Background: Acetaminophen is the most commonly used antipyretic in children. However, there are limited data assessing hypersensitivity reactions related to acetaminophen usage. Objectives: To conduct a systematic review to characterize reported reactions to acetaminophen in adults and children, and perform a meta-analysis to assess the prevalence of acetaminophen hypersensitivity in children with a suspected acetaminophen allergy. Methods: We performed a systematic review of studies reporting hypersensitivity reactions to acetaminophen by searching 2 electronic databases. From the selected studies, we included those assessing the prevalence of acetaminophen hypersensitivity by performing oral challenge in our meta-analysis.
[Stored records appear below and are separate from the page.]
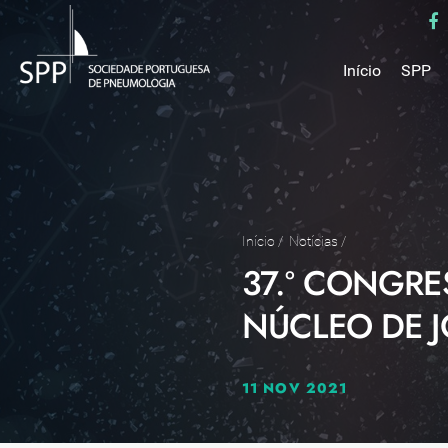
Início
SPP
Mensa
Miss
Estru
Estat
Núcle
Início
/
Notícias
/
37.º CONGRE
Parce
Como 
NÚCLEO DE 
Medal
11 NOV 2021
Results: Eighty-five studies were included in the systematic review, assessing a total of 1,030 participants. Immediate (within 1 h of exposure) hypersensitivity reactions were reported in > 25% of the articles, while cutaneous nonimmediate reactions were similarly reported in about 25% of the articles. The remaining articles reported Steven-Johnson syndrome/toxic epidermal necrolysis, fixed drug eruptions, and cross-intolerance reactions. Five pediatric studies were included in our meta-analysis. The prevalence of acetaminophen hypersensitivity reaction among children undergoing oral challenge was 10.1% (95% confidence interval 4.5–15.5). Conclusion: Future studies assessing the risk of immediate and nonimmediate hypersensitivity reactions to acetaminophen and elucidating the mechanism of acetaminophen hypersensitivity reactions are required.